German officials claimed victory even before leaders of the world’s main industrialized and emerging powers meet in Toronto, saying the G20 was not demanding new stimulus measures and Berlin did not face censure for its planned austerity drive.
The United States has repeatedly urged “surplus countries” -- code for China and Germany -- to do more to boost domestic demand.
The issue of how to rebalance the global economy and restore post-crisis fiscal discipline without plunging the world into a double-dip slowdown will feature high on the G20 agenda.
“We can expect more sharp disagreements between the U.S. and Europe, papered over with the common call for ‘measures aimed at ensuring fiscal sustainability in a growth-enhancing way’,” said Marco Annunziata, chief economist at UniCredit bank.
Beijing moved to defuse Washington’s wrath on Saturday by announcing cautious moves to make its currency more flexible. But China is still unlikely to let the yuan appreciate nearly as fast as major trading partners would like.
World stocks fell for the first time in two weeks on Tuesday on a cooler assessment of the Chinese decision.
As if to underline the limits of the move, Beijing engineered a slight fall in the yuan exchange rate on Tuesday after allowing it to rise against the dollar at first.
Germany, Europe’s largest economy, has defended plans to save around 80 billion euros over the next four years after U.S. President Barack Obama preached patience in clamping down on public spending.
German officials said Obama did not press Chancellor Angela Merkel to ramp up stimulus spending in a recent telephone call.
“The exit from economic stimulus measures in 2011 is recognized as correct,” one official said.
Merkel says Berlin has to pursue deficit reduction both because of a constitutional obligation and because it has Europe’s fastest-aging population.
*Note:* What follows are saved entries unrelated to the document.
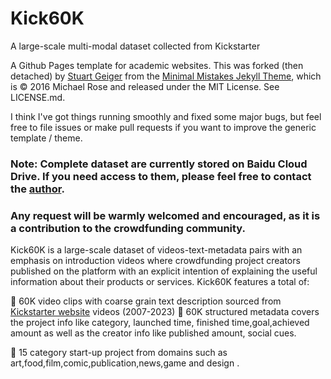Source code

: # Kick60K
A large-scale multi-modal dataset collected from Kickstarter

A Github Pages template for academic websites. This was forked (then detached) by [Stuart Geiger](https://github.com/staeiou) from the [Minimal Mistakes Jekyll Theme](https://mmistakes.github.io/minimal-mistakes/), which is © 2016 Michael Rose and released under the MIT License. See LICENSE.md.

I think I've got things running smoothly and fixed some major bugs, but feel free to file issues or make pull requests if you want to improve the generic template / theme.

### Note: Complete dataset are currently stored on Baidu Cloud Drive. If you need access to them, please feel free to contact the [author](mailto:zjzhang2023@hkbu.edu.hk.com). 
### Any request will be warmly welcomed and encouraged, as it is a contribution to the crowdfunding community.

Kick60K is a large-scale dataset of videos-text-metadata pairs with an emphasis on introduction videos where crowdfunding project creators published on the platform with an explicit intention of explaining the useful information about their products or services.
Kick60K features a total of:

	60K video clips with coarse grain text description sourced from [Kickstarter website](https://www.kickstarter.com/discover/advanced?ref=discovery_overlay) videos (2007-2023)
	60K structured metadata covers the project info like category, launched time, finished time,goal,achieved amount as well as the creator info like published amount, social cues.

	15 category start-up project from domains such as art,food,film,comic,publication,news,game and design .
It also wants to set an example to the rest of the euro zone after Greece’s debt crisis.
U.S. and European officials say the global leadership forum, which began meeting at top level in late 2008 to bring rising powers such as China, India and Brazil into joint stewardship of the world economy, is proving unwieldy to manage.
The G20 has increasingly taken precedence over the Group of Eight industrialized powers as the main forum for international economic policy debate, but decisions are harder to take because of the larger membership.
“The question of the banking charge, for example, is going to be a test point from which it’ll become clear whether the G20 is in a position to formulate interests jointly or whether it splits apart in two camps,” one German official said.
However, on the bank levy issue, the main opposition comes from longstanding members of the G8, not the newcomers.